TASK GOAL:
Once you find the line in the listing below that contains "血氨158．7μmol／L，血pH7．40，宜选用的药", copy it and every following line exactly, stopping at the end.

┄┄┄┄┄┄┄┄┄┄┄┄┄┄┄┄┄┄┄┄

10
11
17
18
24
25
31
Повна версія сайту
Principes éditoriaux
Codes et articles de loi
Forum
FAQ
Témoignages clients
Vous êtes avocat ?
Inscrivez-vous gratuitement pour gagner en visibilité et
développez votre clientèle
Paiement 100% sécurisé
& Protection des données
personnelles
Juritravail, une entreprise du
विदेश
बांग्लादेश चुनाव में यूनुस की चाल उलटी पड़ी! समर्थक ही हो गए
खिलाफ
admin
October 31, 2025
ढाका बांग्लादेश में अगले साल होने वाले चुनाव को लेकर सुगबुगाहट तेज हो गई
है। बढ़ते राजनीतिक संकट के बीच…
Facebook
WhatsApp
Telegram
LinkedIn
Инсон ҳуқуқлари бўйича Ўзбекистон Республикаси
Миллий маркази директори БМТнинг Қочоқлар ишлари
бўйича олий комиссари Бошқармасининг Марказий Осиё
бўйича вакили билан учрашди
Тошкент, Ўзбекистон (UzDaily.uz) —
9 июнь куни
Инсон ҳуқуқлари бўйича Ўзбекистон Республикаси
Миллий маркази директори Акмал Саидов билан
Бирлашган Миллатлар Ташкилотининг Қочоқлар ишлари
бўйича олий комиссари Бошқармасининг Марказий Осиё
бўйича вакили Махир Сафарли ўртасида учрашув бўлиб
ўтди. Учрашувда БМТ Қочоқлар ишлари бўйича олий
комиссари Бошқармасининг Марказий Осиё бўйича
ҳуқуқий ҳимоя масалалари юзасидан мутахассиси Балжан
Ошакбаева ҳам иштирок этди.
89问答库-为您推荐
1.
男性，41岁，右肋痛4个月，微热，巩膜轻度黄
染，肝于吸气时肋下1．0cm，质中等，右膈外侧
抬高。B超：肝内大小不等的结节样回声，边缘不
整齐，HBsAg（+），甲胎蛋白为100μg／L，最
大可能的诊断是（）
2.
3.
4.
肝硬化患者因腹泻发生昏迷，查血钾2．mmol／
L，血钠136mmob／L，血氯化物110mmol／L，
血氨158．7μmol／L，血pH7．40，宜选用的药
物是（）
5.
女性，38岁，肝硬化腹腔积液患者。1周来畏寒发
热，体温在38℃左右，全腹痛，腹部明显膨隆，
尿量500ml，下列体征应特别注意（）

┄┄┄┄┄┄┄┄┄┄┄┄┄┄┄┄┄┄┄┄

WRITTEN ANSWER:
血氨158．7μmol／L，血pH7．40，宜选用的药
物是（）
5.
女性，38岁，肝硬化腹腔积液患者。1周来畏寒发
热，体温在38℃左右，全腹痛，腹部明显膨隆，
尿量500ml，下列体征应特别注意（）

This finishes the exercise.